Thirteen weeks into her pregnancy with her daughter, McCain was told it was likely her baby would have the genetic condition. Another test ultimately confirmed her unborn child had Down syndrome.
“At that stage, I was halfway through my pregnancy, and my doctor was advising me to terminate the baby,” she said.
“Being told to terminate your baby by a doctor makes you doubt whether you’re making the right decision.”
McCain told The New Daily that when she first saw her daughter, who was eight at the time of publication, she saw “this perfect little baby”.
“I didn’t feel any regret.

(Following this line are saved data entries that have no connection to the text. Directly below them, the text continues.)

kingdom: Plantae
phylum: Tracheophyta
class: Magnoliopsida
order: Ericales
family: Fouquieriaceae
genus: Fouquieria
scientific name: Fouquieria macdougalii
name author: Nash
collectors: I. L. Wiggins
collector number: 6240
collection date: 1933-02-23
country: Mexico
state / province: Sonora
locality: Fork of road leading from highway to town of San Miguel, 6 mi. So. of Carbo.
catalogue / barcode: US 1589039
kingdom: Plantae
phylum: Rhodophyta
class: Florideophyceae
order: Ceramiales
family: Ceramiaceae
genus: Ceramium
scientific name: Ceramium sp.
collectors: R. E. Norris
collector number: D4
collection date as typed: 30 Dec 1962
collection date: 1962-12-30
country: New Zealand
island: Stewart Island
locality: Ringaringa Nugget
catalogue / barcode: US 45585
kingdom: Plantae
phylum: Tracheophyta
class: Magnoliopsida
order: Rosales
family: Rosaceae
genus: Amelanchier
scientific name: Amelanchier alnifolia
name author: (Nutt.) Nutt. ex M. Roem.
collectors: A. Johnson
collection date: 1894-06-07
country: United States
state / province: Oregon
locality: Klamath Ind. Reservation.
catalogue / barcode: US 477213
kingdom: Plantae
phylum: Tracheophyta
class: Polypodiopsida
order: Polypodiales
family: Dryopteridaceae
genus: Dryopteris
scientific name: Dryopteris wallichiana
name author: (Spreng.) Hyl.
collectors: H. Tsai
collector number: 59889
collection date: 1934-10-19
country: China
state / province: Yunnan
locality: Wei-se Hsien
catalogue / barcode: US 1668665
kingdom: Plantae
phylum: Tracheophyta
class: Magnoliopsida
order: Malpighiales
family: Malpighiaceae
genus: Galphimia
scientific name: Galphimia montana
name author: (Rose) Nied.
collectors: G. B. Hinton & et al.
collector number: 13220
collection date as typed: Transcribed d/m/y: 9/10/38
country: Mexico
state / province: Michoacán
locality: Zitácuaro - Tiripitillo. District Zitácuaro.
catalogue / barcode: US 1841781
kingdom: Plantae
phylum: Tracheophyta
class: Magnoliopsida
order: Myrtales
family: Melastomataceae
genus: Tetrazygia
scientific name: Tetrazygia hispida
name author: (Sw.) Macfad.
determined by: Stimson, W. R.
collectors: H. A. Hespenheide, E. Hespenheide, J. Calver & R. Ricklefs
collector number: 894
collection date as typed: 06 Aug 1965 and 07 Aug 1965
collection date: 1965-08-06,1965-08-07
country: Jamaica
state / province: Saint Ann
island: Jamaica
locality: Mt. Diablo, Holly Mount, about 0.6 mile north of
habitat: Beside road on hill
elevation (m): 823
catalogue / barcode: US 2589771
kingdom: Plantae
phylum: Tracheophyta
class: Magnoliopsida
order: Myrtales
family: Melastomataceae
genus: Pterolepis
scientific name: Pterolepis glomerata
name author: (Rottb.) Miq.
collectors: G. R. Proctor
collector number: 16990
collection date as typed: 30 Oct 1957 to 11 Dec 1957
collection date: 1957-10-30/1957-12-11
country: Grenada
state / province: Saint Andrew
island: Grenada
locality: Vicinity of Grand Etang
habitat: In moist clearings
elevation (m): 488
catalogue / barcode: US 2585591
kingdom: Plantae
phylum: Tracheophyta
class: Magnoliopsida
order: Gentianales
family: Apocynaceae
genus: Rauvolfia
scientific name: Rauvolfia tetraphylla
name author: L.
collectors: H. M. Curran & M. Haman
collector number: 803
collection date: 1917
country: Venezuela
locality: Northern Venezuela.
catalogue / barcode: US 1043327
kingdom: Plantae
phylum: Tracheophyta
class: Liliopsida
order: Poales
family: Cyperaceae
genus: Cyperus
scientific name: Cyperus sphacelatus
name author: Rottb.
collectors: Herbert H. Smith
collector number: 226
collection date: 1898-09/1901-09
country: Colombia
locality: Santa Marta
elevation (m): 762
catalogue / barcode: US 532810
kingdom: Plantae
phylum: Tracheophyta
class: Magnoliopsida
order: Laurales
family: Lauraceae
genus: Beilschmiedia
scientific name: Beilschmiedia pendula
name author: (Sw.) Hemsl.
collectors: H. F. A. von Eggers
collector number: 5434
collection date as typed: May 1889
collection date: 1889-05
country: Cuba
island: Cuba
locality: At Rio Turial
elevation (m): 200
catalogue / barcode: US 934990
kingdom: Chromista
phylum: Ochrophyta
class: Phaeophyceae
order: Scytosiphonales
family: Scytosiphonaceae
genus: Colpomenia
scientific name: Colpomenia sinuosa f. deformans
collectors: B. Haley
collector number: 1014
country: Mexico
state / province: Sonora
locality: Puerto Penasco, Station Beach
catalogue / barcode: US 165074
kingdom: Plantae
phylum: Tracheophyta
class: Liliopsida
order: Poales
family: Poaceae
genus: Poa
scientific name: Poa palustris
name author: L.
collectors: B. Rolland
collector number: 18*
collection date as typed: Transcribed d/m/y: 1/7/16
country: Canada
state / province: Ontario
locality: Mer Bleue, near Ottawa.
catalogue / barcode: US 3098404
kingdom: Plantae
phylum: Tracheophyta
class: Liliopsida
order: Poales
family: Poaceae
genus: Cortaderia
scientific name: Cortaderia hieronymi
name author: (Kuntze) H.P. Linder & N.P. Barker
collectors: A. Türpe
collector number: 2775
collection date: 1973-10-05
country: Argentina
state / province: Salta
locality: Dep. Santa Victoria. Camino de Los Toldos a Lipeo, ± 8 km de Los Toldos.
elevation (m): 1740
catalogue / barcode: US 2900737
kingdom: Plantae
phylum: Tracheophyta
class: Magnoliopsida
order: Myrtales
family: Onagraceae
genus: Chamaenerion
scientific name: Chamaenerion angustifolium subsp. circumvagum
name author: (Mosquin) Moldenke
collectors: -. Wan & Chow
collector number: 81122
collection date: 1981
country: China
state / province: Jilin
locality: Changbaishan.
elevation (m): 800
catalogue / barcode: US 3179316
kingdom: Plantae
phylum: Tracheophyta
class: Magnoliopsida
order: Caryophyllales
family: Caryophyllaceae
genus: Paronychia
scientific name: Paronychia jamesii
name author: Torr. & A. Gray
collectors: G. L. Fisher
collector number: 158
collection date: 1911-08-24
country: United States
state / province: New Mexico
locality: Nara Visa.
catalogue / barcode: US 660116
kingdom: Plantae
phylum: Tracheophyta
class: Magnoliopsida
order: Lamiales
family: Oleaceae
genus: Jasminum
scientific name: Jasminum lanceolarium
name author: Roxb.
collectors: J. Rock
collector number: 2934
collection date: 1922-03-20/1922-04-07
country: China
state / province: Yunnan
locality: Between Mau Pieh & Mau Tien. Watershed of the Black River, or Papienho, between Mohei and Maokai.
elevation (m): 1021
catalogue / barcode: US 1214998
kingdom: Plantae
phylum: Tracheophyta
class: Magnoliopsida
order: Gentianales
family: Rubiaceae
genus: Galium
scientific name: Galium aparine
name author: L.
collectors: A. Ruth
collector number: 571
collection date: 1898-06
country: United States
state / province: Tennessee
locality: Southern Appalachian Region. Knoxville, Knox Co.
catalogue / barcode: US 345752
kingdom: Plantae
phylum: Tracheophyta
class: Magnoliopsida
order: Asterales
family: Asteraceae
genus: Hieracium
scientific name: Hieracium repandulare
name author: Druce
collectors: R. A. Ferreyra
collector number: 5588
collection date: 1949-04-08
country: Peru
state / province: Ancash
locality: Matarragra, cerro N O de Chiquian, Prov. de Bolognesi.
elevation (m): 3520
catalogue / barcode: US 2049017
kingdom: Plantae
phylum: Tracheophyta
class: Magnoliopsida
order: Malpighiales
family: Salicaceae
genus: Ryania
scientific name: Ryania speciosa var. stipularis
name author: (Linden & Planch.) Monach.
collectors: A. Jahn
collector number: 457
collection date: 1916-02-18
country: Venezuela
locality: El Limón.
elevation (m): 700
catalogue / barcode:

I knew I’d made the right decision.”
For University of Sydney bioethicist Dr Tereza Hendl, these high rates of termination beg questions about the stigma of intellectual impairments.
“There are serious ethical concerns,” she said. “A woman who decides to have a child with Down syndrome can be stigmatised and labeled as a ‘burden on society’. In the future, families with children with Down syndrome could find it hard to find social support.”
A majority of Australian women who received a diagnosis of Down syndrome during their pregnancy said the prenatal care they received after that diagnosis was ‘poor’ or ‘very poor’. Many felt pressured to terminate, and were given only worst case scenarios for their child’s future.
When asked about Iceland’s rates of Down syndrome, geneticist Kari Stefansson told CBS News, “I don’t think there’s anything wrong with aspiring to have healthy children, but how far we should go in seeking those goals is a fairly complicated decision.”